### What the exercise asks:
There is material below. Print exactly the lines starting at the line with "32: (75, 241)" and ending at the line with "44: (198, 139)", ends included, and no others.

### Input material:

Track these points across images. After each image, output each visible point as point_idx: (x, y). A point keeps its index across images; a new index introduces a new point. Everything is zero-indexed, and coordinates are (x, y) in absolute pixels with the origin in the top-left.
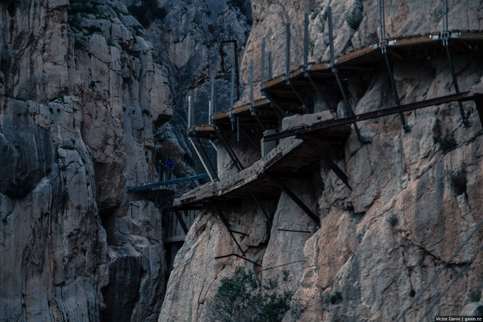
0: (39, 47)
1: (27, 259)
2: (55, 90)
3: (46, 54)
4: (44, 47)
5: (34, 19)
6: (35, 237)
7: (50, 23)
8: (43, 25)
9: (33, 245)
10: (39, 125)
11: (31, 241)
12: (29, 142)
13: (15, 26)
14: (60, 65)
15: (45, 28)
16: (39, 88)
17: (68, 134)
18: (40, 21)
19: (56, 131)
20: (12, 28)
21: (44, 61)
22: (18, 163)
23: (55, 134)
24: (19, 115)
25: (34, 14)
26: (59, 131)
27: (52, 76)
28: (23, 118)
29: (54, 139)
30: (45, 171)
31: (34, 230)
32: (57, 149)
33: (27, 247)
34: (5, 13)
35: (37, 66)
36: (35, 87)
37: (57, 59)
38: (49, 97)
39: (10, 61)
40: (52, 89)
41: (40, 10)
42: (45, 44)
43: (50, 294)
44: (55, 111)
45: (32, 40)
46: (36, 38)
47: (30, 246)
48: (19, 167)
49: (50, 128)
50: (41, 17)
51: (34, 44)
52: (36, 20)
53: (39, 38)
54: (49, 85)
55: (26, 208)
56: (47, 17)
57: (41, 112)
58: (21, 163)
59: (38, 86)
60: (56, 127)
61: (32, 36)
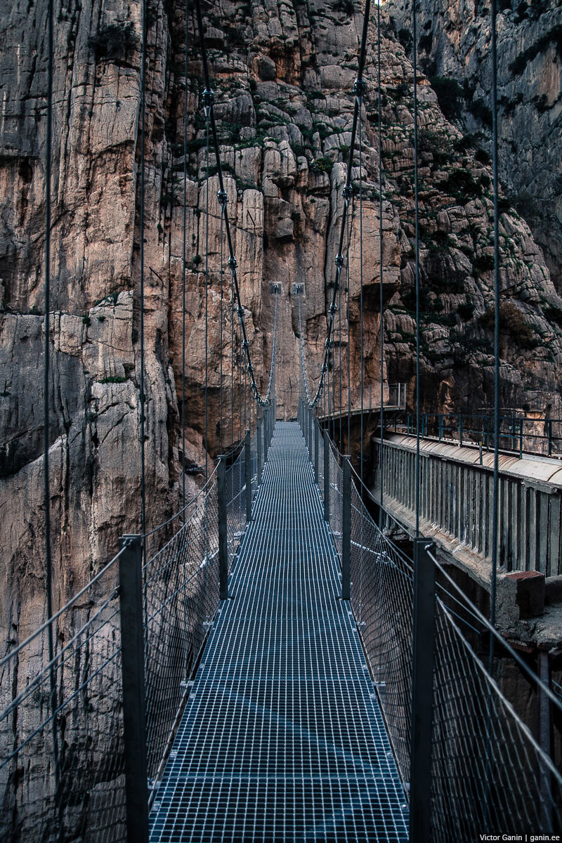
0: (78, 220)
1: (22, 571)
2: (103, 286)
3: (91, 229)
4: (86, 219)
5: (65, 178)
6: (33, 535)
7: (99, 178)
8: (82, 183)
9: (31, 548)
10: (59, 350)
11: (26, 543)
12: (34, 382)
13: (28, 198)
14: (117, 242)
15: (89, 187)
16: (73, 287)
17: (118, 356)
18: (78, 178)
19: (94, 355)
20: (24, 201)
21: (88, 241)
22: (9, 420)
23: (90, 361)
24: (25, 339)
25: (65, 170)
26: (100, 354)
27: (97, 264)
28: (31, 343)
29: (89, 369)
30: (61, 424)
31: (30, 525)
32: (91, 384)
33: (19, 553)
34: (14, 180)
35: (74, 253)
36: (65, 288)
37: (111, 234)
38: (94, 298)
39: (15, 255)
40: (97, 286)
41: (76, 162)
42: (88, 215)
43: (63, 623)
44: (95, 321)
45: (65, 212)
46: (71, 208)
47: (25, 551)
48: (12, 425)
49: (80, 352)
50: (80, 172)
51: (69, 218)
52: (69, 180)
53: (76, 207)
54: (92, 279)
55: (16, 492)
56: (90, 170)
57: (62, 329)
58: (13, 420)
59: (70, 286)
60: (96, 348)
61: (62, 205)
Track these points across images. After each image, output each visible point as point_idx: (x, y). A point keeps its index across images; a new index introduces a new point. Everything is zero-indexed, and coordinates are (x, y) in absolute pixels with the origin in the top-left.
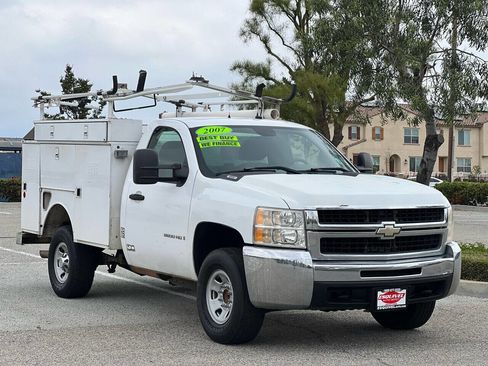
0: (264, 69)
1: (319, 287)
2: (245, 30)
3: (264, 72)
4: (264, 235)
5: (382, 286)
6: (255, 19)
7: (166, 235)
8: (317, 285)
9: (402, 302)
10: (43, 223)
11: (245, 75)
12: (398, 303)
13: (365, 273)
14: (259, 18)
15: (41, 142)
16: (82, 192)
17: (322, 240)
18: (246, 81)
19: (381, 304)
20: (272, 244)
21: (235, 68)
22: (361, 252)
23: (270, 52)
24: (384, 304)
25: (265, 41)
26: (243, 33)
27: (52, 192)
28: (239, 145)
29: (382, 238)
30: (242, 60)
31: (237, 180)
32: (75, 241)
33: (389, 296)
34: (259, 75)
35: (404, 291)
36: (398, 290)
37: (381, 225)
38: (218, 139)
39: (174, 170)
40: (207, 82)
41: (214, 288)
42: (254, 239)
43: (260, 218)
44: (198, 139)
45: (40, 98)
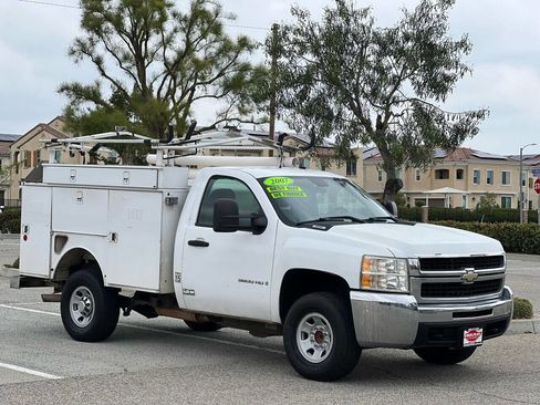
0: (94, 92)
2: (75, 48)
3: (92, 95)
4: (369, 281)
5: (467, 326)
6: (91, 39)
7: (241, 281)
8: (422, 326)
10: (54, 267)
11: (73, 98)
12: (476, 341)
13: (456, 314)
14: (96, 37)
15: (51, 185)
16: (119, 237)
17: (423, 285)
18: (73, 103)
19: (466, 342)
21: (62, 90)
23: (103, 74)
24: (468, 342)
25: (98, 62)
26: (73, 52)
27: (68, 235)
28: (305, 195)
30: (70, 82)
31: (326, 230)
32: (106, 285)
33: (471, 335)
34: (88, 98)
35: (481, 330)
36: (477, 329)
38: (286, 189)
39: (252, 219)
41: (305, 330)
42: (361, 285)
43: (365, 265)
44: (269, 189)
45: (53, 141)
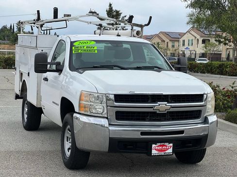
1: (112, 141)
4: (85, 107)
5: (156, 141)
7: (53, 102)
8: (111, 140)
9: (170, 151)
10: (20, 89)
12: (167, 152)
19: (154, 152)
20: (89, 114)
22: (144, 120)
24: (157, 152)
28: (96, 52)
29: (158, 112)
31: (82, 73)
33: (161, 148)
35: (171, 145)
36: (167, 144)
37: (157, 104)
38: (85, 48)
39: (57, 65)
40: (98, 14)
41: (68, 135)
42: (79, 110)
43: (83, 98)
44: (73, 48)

==

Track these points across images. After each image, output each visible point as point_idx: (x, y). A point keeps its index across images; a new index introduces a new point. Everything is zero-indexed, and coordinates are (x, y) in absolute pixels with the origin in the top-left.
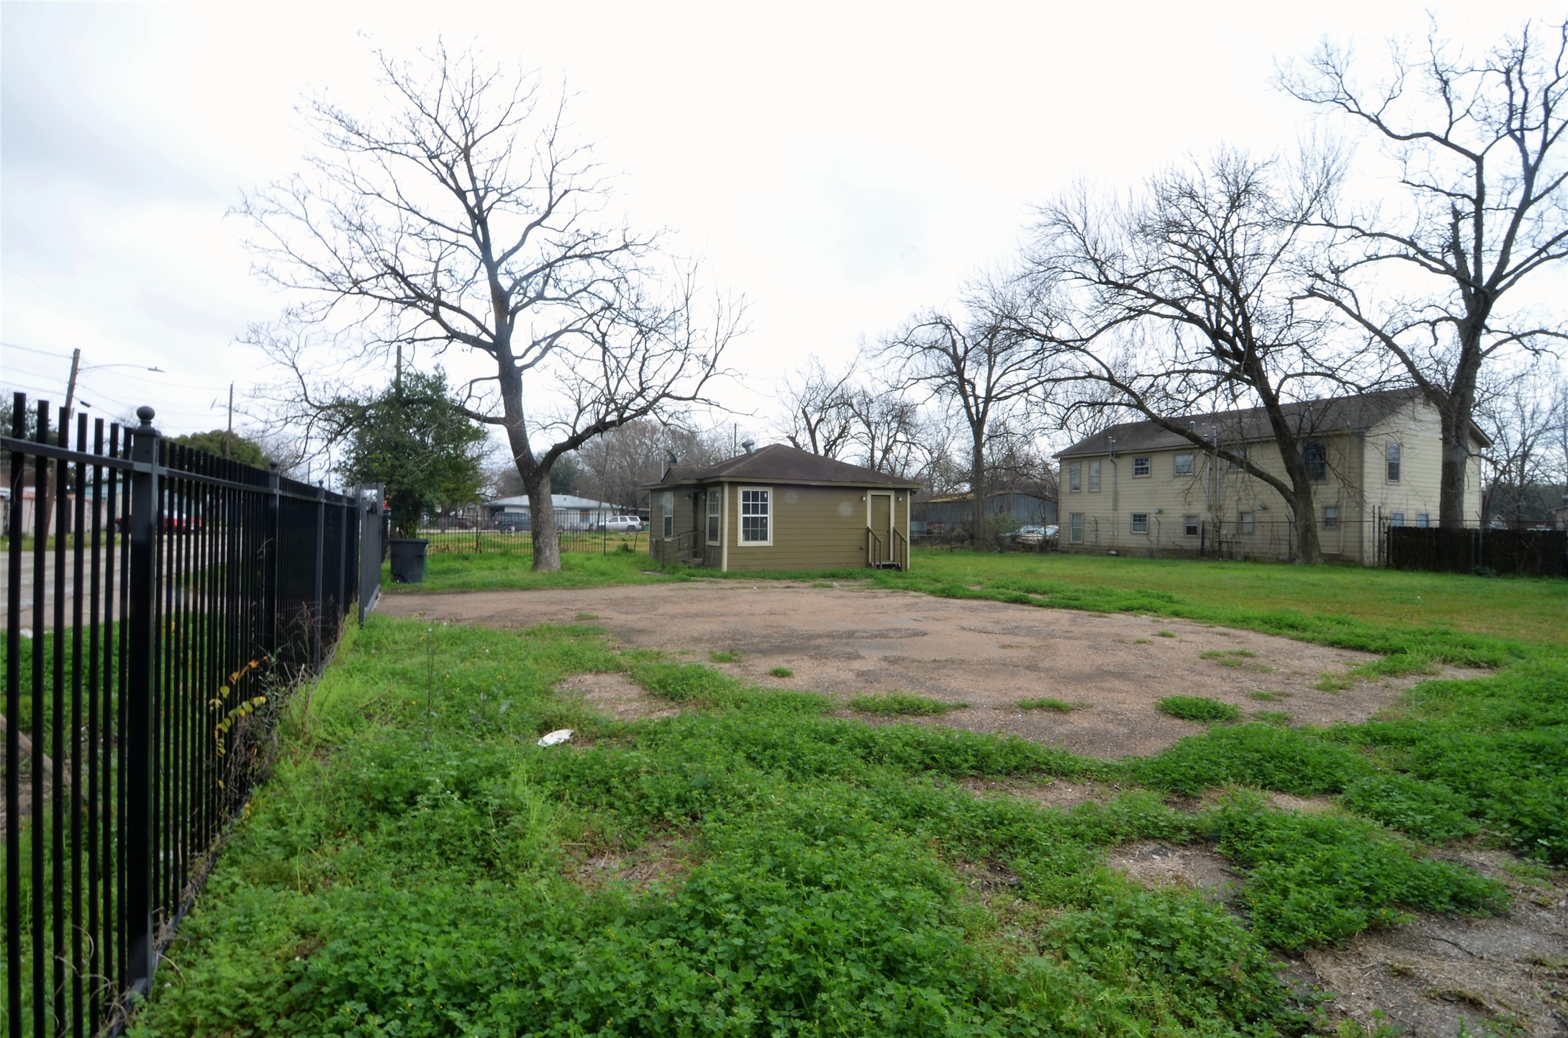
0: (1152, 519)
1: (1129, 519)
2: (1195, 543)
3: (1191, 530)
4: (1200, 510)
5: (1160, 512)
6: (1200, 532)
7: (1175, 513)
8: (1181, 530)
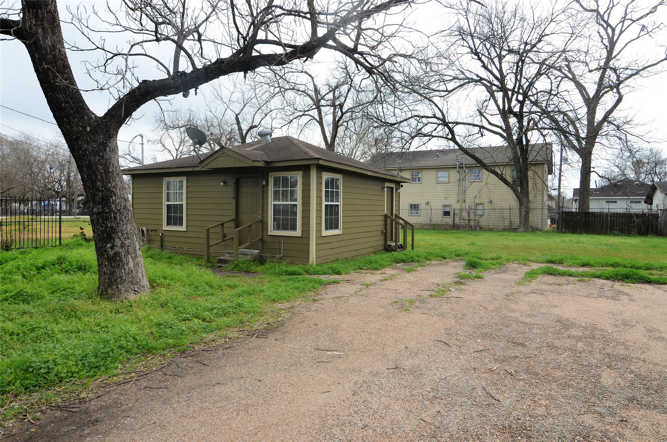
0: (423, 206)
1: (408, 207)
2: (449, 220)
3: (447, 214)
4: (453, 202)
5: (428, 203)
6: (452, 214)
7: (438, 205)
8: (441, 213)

---

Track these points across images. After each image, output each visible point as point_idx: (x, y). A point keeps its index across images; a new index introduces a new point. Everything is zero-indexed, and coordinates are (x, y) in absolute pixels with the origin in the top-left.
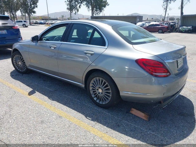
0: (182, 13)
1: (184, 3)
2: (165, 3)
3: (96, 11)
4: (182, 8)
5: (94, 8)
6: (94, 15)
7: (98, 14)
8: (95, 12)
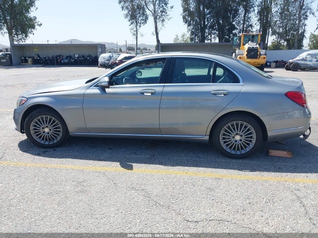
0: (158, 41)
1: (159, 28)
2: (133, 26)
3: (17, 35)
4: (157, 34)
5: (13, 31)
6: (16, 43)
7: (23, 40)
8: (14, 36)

### Your solution:
32: (75, 241)
33: (389, 296)
34: (259, 75)
35: (404, 291)
36: (398, 290)
37: (381, 225)
38: (218, 139)
39: (174, 170)
40: (207, 82)
41: (214, 288)
42: (254, 239)
43: (260, 218)
44: (198, 139)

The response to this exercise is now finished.